Published: 14:46 06 Jun 2023 BST

Bank of England - Mortgage lenders boosting rates amid fears of further interest rate hikes

Lenders are hiking mortgage rates on a daily basis over fears of another hike in UK base rates in late June, according to the tracking website Moneyfacts Compare.

Rates on the average two-year fix sat at 5.75% and 5.44% for five-year fixes on Tuesday, according to Moneyfacts, up from 5.72% and 5.41% respectively at the weekend.

Average two, five and ten-year fixes have all risen since the Office for National Statistics reported a rise in core inflation and a less-than-anticipated fall in the consumer price index between March and April.

It means an additional £45 and £47 extra per month on a £200,000 25-year mortgage for those purchasing two and five-year fixes respectively, Moneyfacts calculated.

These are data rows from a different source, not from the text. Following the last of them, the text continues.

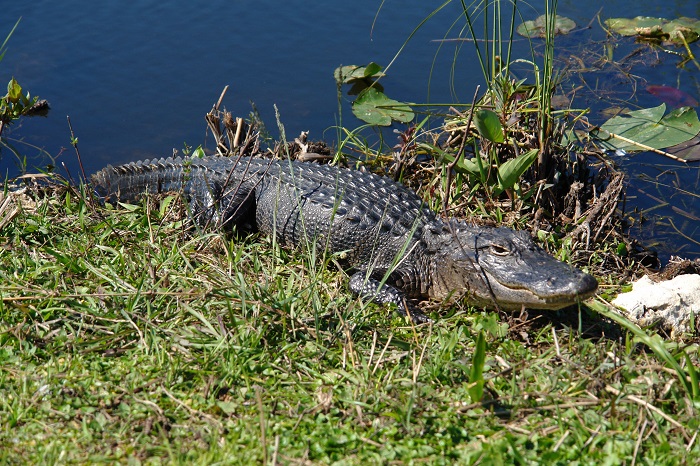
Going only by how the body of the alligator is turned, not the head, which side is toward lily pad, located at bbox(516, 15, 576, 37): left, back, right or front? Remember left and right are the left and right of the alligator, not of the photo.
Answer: left

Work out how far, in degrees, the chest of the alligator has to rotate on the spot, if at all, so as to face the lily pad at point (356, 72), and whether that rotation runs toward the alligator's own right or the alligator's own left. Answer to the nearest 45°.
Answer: approximately 135° to the alligator's own left

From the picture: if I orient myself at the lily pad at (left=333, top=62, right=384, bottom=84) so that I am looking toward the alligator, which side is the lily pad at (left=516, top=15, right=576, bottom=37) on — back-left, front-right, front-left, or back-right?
back-left

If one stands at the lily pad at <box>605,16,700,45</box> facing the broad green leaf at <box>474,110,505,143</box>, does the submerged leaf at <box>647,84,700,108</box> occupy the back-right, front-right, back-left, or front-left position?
front-left

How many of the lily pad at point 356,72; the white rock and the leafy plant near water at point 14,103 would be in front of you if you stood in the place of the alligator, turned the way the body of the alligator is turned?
1

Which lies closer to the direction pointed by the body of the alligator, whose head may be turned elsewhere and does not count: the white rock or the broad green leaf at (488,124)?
the white rock

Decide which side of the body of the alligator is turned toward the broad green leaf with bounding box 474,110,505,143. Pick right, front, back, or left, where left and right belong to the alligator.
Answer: left

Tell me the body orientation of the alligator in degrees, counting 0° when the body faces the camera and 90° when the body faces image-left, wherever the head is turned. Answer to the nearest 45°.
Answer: approximately 315°

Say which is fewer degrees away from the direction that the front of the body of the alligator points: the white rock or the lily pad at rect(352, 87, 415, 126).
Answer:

“Volatility is down to the concerns surrounding future interest rate hikes, and lenders are reassessing their propositions,” Moneyfacts finance expert Rachel Springall said.

Halifax hiked some fixed rate offerings by 0.3 percentage points on Monday, while Leeds Building Society interest rose on a selection of deals by as much as 0.4 points.

Santander and Furness Building Society cut fixed-rate offerings over the weekend with the Co-operative scrapping them altogether, according to Moneyfacts.

Collectively, over 200 mortgages were pulled from the market between Friday and Monday as lenders re-evaluated offerings, representing 4% of all deals on offer.

Despite subsiding between March and April, analysts had expected a lower reading than the 8.7% consumer price index rate recorded for the month.

Core inflation unexpectedly rose month on month to 6.8% in April meanwhile, leaving a further base interest rate increase by the Bank of England “firmly on the table,” Pantheon Macroeconomics analysts said at the time.